What was it like living in one of these early hominin groups? In my imagination, I picture becoming aware of a continuous chirping sound threading up from below while hiking on a promontory high above the East African savanna three million years ago.  After lying down with my binoculars to examine the vast plain beneath me, I am astonished by the sighting of two groups of grass-eating apes, separated by about a quarter of a mile. I am utterly charmed and fascinated that I have discovered two herds, all harmlessly crouching and munching together. From the very beginning, and steadily increasing, I have a profound sense that these creatures are deeply unique. I finally see two of these three-to-four foot animals (presumably mates) stand up straight and walk over to the other group to join them, but that is the least of it. It is subtle at first, but once recognized, undeniable: I become aware that the individuals in each group as well as constantly vocalizing are all simultaneously gesturing to each other. They emit a continuous emotional intensity that causes within me a growing sense of foreboding—of fear. As harmless and closely comfortable as they are with each other, the thought occurs to me, that if they were to discover my presence, all that harmony might instantly amalgamate, and they could become extremely dangerous to an outsider.

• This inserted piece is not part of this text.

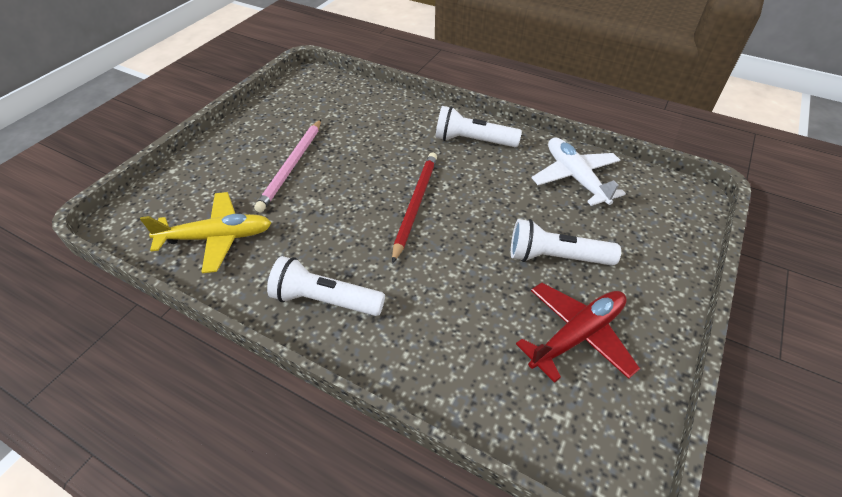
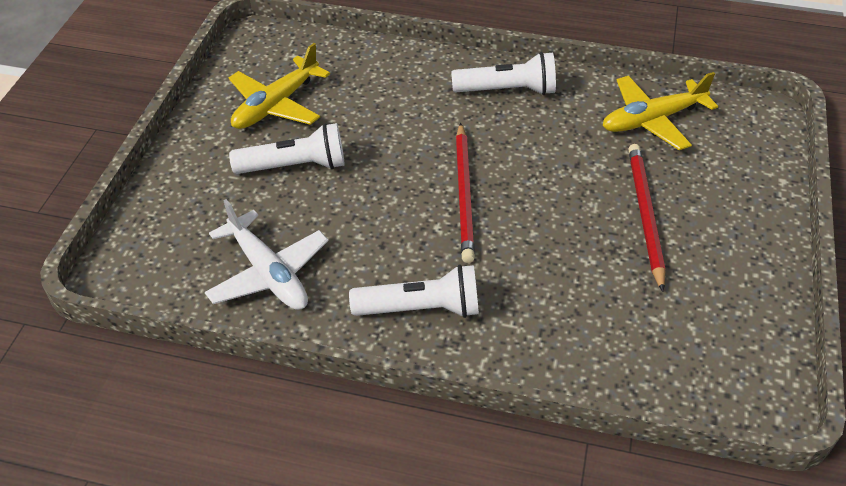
camera: 165 degrees right, 0 degrees up
pink pencil [254,119,321,212] -> red pencil [628,144,665,292]
red plane [516,282,640,383] -> yellow plane [229,43,330,129]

So, fearing for my life while fatally drawn to them, I furtively watch them hidden in my lofty perch. For two whole days, I am tortured by my complete inability to pin down what it is about them that both terrifies and enthralls me. Gradually I focus on how intensely in tune they are with one another without a hint of dominance or hierarchy. Each group will be doing different things, but very differently from the lazy pace of chimps in a zoo or from ordinary herd animals in which reactions to the environment are simultaneous. Then it hits me like a thunderstone.[1] The individuals in these groups are not just cooperating with one another; the entirety of the behavior in these two groups is directed and coordinated as if both are part of a single creature.

[1] Hominin hand axes were called “thunderstones” in the middle ages. They were thought to have dropped from the sky having been somehow produced by thunder and lightning.